» **Photos with camera intrinsics**:
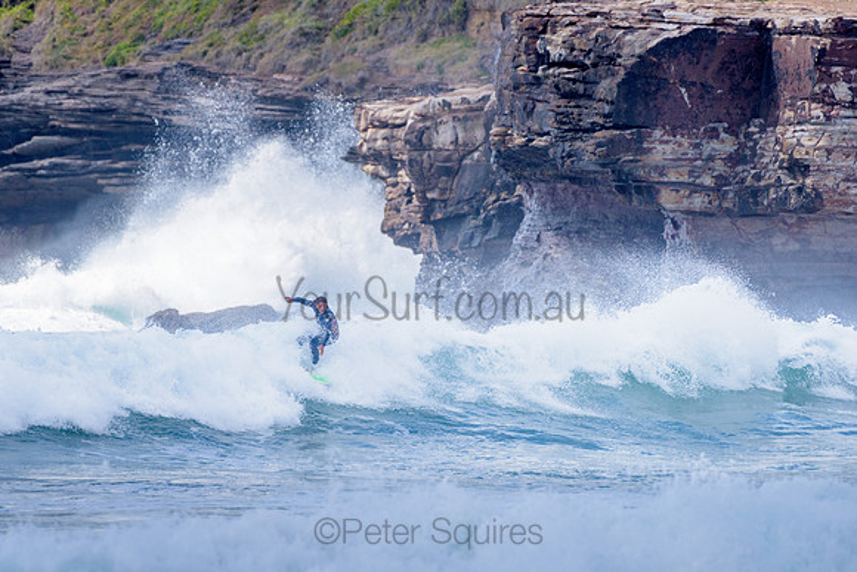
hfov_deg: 3.4
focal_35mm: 613
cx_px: 332
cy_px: 333
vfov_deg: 2.2
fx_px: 14598
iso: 280
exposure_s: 1/2000
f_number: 5.6
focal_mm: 500
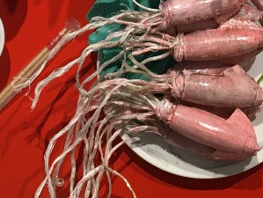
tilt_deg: +5.1
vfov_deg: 11.1
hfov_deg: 15.8
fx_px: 943
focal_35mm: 124
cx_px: 203
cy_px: -161
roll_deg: -0.1
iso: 50
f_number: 2.2
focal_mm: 4.15
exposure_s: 1/30
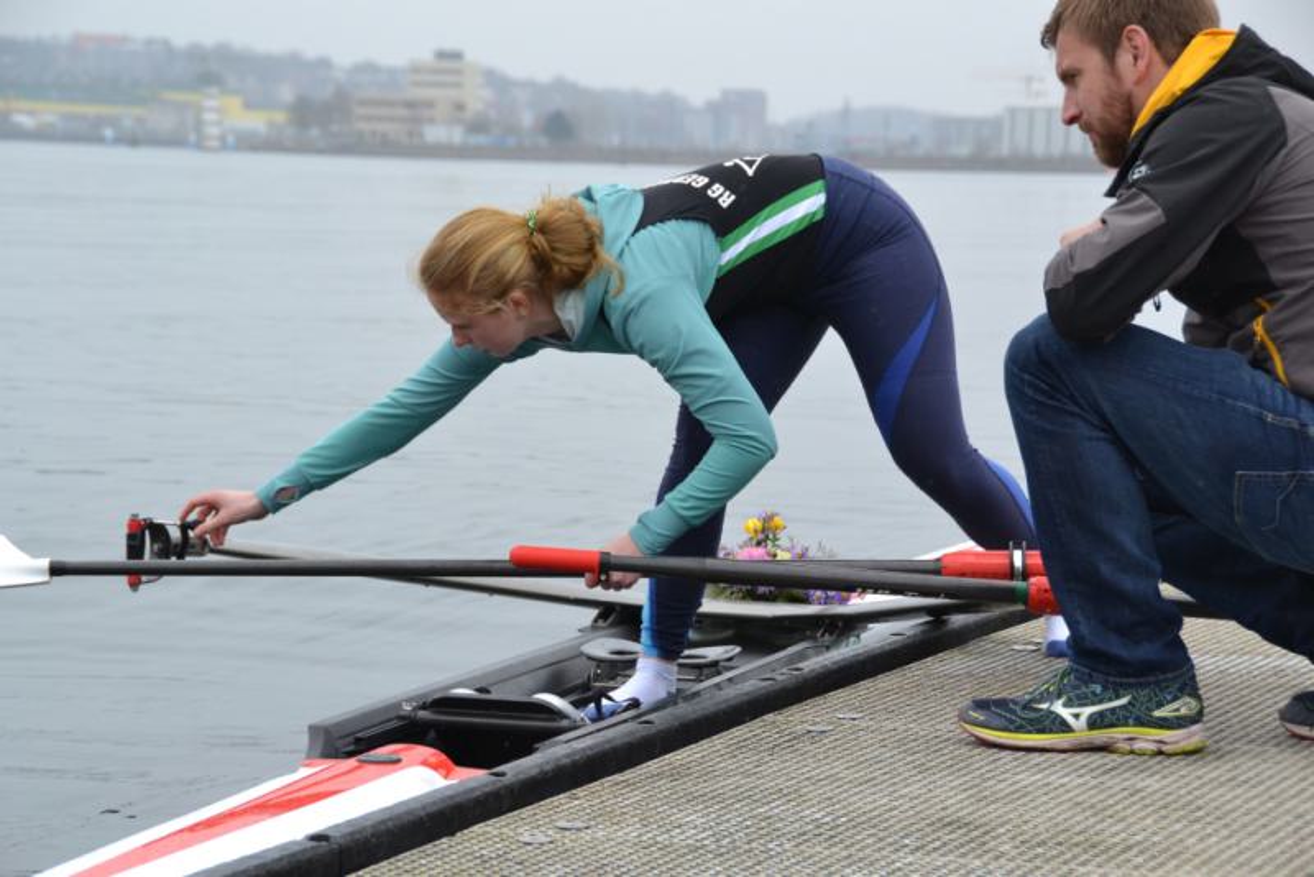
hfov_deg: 19.4
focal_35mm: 105
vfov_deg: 13.1
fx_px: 3834
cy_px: 438
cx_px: 657
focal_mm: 70
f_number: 7.1
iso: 800
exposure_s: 1/800
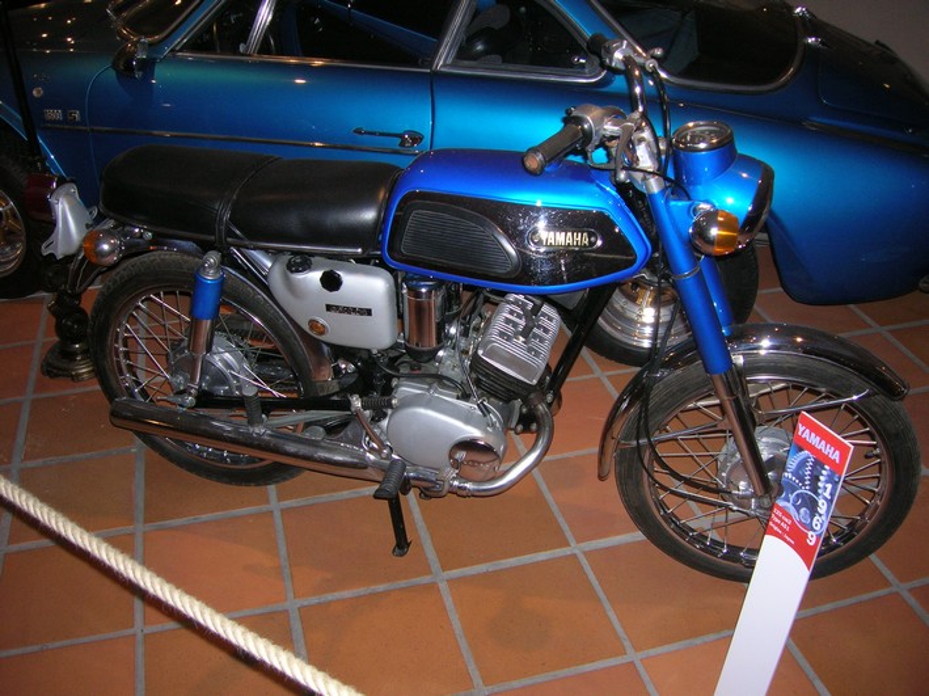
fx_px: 912
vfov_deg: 41.8
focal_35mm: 34
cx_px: 464
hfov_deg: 54.0
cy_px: 348
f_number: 2.9
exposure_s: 1/60.1
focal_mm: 5.7
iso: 100
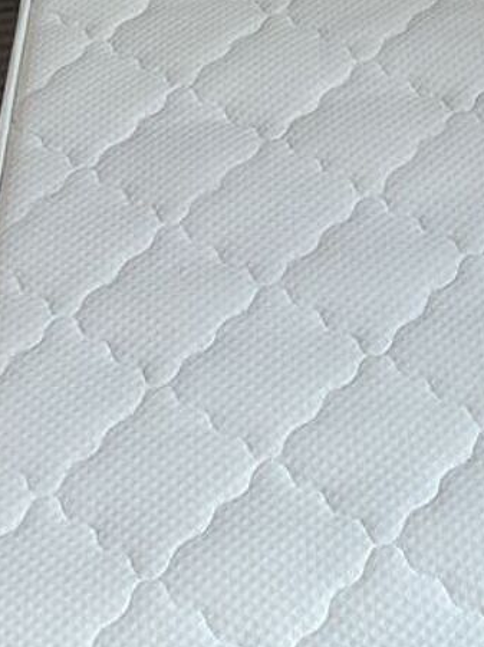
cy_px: 241
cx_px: 576
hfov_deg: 16.5
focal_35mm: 86
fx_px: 1605
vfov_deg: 22.7
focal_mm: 3
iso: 25
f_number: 1.8
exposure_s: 1/100
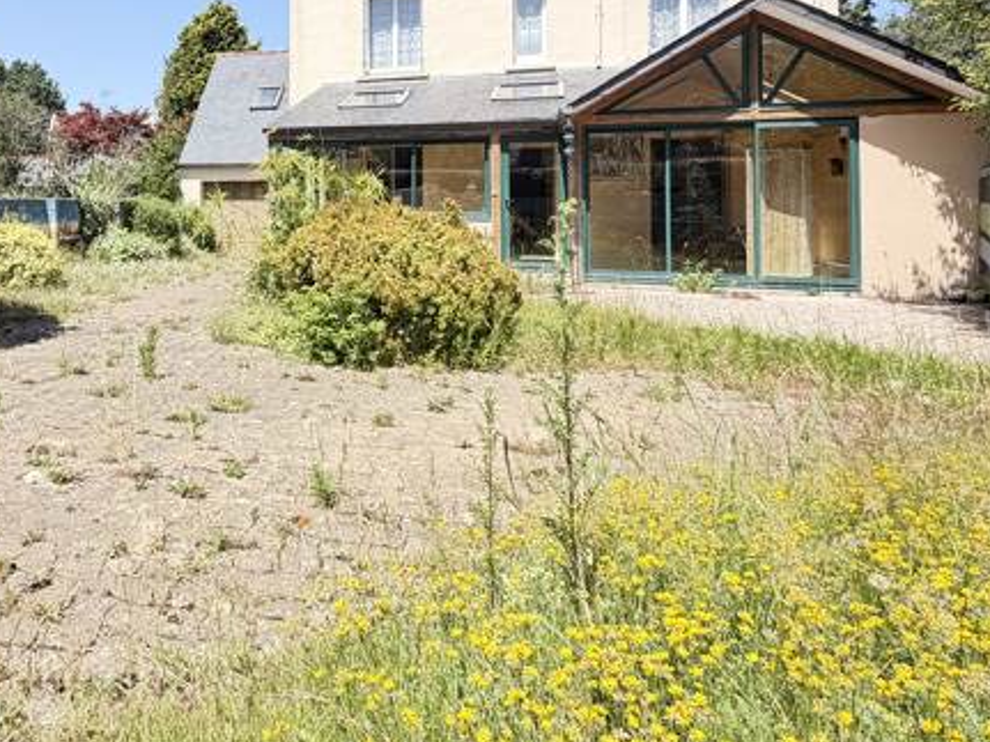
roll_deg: +0.3
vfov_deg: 50.9
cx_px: 262
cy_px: 188
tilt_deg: +2.2
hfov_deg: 63.8
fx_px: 743
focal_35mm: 26
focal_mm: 2.22
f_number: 2.2
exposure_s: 1/502
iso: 64
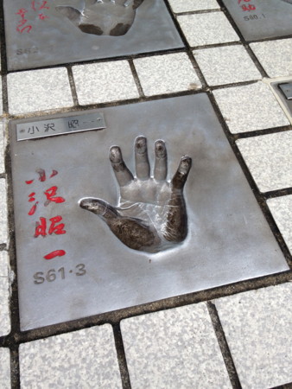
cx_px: 146
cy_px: 194
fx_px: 393
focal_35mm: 35
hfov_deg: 40.7
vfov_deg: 52.6
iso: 50
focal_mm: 4.28
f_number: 2.4
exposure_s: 1/464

» **EXERCISE OBJECTIVE**:
Print all the lines above again exactly, without any pictures.

» **EXERCISE OUTPUT**:
hfov_deg: 3.4
focal_35mm: 613
cx_px: 332
cy_px: 333
vfov_deg: 2.2
fx_px: 14598
iso: 280
exposure_s: 1/2000
f_number: 5.6
focal_mm: 500
tilt_deg: +5.1
vfov_deg: 11.1
hfov_deg: 15.8
fx_px: 943
focal_35mm: 124
cx_px: 203
cy_px: -161
roll_deg: -0.1
iso: 50
f_number: 2.2
focal_mm: 4.15
exposure_s: 1/30
hfov_deg: 19.4
focal_35mm: 105
vfov_deg: 13.1
fx_px: 3834
cy_px: 438
cx_px: 657
focal_mm: 70
f_number: 7.1
iso: 800
exposure_s: 1/800
fx_px: 912
vfov_deg: 41.8
focal_35mm: 34
cx_px: 464
hfov_deg: 54.0
cy_px: 348
f_number: 2.9
exposure_s: 1/60.1
focal_mm: 5.7
iso: 100
cy_px: 241
cx_px: 576
hfov_deg: 16.5
focal_35mm: 86
fx_px: 1605
vfov_deg: 22.7
focal_mm: 3
iso: 25
f_number: 1.8
exposure_s: 1/100
roll_deg: +0.3
vfov_deg: 50.9
cx_px: 262
cy_px: 188
tilt_deg: +2.2
hfov_deg: 63.8
fx_px: 743
focal_35mm: 26
focal_mm: 2.22
f_number: 2.2
exposure_s: 1/502
iso: 64
cx_px: 146
cy_px: 194
fx_px: 393
focal_35mm: 35
hfov_deg: 40.7
vfov_deg: 52.6
iso: 50
focal_mm: 4.28
f_number: 2.4
exposure_s: 1/464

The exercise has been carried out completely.